やること
1. はるさめの記事から、「- はるさめの種類・製造方法」で始まり「法が取り入れられていました。」で終わる部分を引用せよ。
2. 次の(a)〜(c)がはるさめの記事の内容と合っているか、それぞれ「はい」か「いいえ」で答え、決め手となる記事の語句をそのまま引き写せ。
(a) はるさめは西暦1000年前後の中国で作られた。
(b) 「斉民要術」には、はるさめが「春雨」の名前で作られていたと記されている。
(c) 当時のはるさめは米の粉を用いて作られていた。

はるさめ
「はるさめ」はなぜ「春雨」と表すのか?歴史から名前の意味までを徹底解説
2022.11.08
はるさめとは、春に静かに降る雨のことを指しながら、一方で、サラダや和物によく使われる食品でもあります。そして、中国や韓国でもなじみの深い食材としてさまざまな料理に使われているのもご存知ですか?
この記事では、はるさめの起源と歴史、おすすめのレシピまで紹介していきます。
目次
- はるさめの歴史について
- はるさめが「春の雨」と表されるのはなぜ?
- はるさめの種類・製造方法
- 中国や韓国でのはるさめの呼び方
- はるさめ料理がおすすめ!美味しい簡単レシピも紹介
- まとめ
1.はるさめの歴史について
はるさめは、西暦1000年前後の中国で作られた歴史ある食品です。中国に現存する最古の農業技術書「斉民要術(せいみんようじゅつ)」には、「粉餅(フエンピン)」の名前ではるさめが作られていたと記されています。当時は、緑豆の粉を用いた製法が取り入れられていました。

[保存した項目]
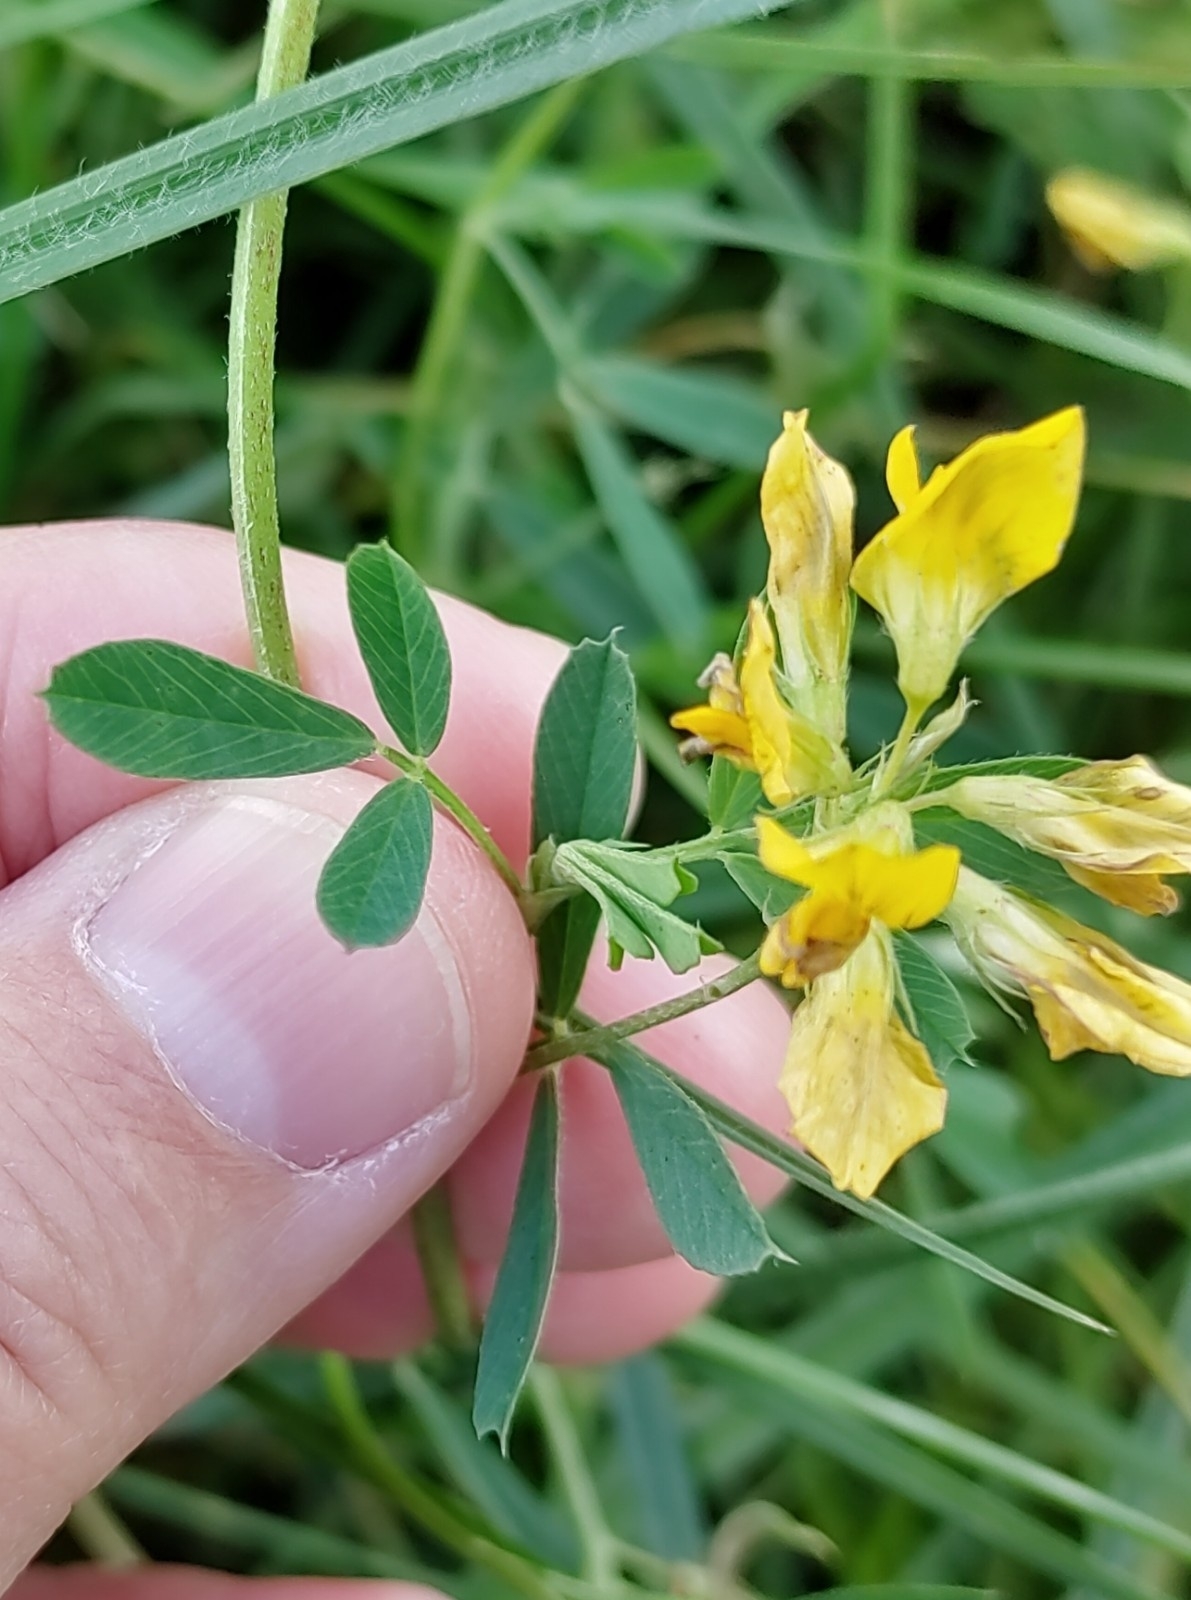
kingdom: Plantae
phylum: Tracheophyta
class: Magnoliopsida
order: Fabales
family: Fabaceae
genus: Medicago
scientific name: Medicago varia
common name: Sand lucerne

各課題の解答
1.
- はるさめの種類・製造方法
- 中国や韓国でのはるさめの呼び方
- はるさめ料理がおすすめ!美味しい簡単レシピも紹介
- まとめ
1.はるさめの歴史について
はるさめは、西暦1000年前後の中国で作られた歴史ある食品です。中国に現存する最古の農業技術書「斉民要術(せいみんようじゅつ)」には、「粉餅(フエンピン)」の名前ではるさめが作られていたと記されています。当時は、緑豆の粉を用いた製法が取り入れられていました。

2.
(a) はい:『西暦1000年前後の中国で作られた歴史ある食品です』
(b) いいえ:『「粉餅(フエンピン)」の名前ではるさめが作られていたと記されています』
(c) いいえ:『緑豆の粉を用いた製法が取り入れられていました』